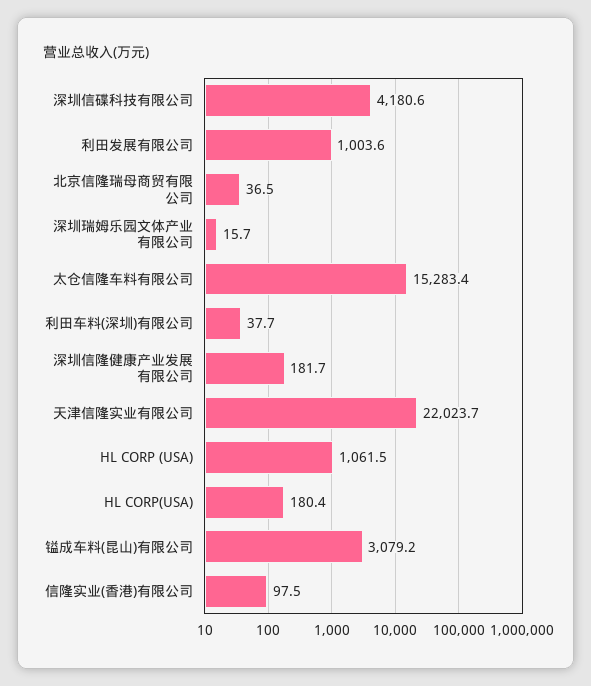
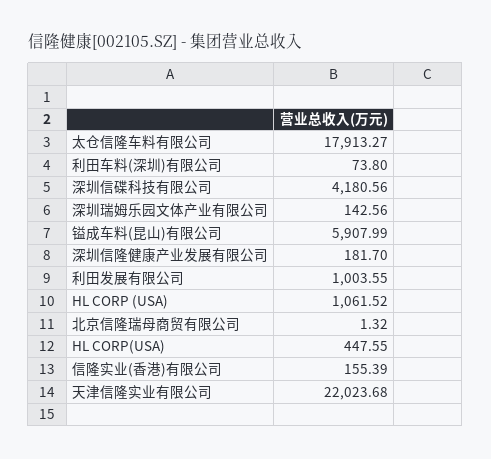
  {
    "深圳信碟科技有限公司": 4180.56,
    "利田发展有限公司": 1003.55,
-   "北京信隆瑞母商贸有限公司": 36.5,
+   "北京信隆瑞母商贸有限公司": 1.32,
-   "深圳瑞姆乐园文体产业有限公司": 15.7,
+   "深圳瑞姆乐园文体产业有限公司": 142.56,
-   "太仓信隆车料有限公司": 15283.4,
+   "太仓信隆车料有限公司": 17913.27,
-   "利田车料(深圳)有限公司": 37.7,
+   "利田车料(深圳)有限公司": 73.8,
    "深圳信隆健康产业发展有限公司": 181.7,
    "天津信隆实业有限公司": 22023.68,
    "HL CORP (USA)": 1061.52,
-   "HL CORP(USA)": 180.4,
+   "HL CORP(USA)": 447.55,
-   "镒成车料(昆山)有限公司": 3079.2,
+   "镒成车料(昆山)有限公司": 5907.99,
-   "信隆实业(香港)有限公司": 97.5
+   "信隆实业(香港)有限公司": 155.39
  }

═══

INSTRUCTION | Please print the entries shown above again, exactly, and skip the pictures.

SOLUTION FOR THIS PROBLEM |
  {
    "深圳信碟科技有限公司": 4180.56,
    "利田发展有限公司": 1003.55,
-   "北京信隆瑞母商贸有限公司": 36.5,
+   "北京信隆瑞母商贸有限公司": 1.32,
-   "深圳瑞姆乐园文体产业有限公司": 15.7,
+   "深圳瑞姆乐园文体产业有限公司": 142.56,
-   "太仓信隆车料有限公司": 15283.4,
+   "太仓信隆车料有限公司": 17913.27,
-   "利田车料(深圳)有限公司": 37.7,
+   "利田车料(深圳)有限公司": 73.8,
    "深圳信隆健康产业发展有限公司": 181.7,
    "天津信隆实业有限公司": 22023.68,
    "HL CORP (USA)": 1061.52,
-   "HL CORP(USA)": 180.4,
+   "HL CORP(USA)": 447.55,
-   "镒成车料(昆山)有限公司": 3079.2,
+   "镒成车料(昆山)有限公司": 5907.99,
-   "信隆实业(香港)有限公司": 97.5
+   "信隆实业(香港)有限公司": 155.39
  }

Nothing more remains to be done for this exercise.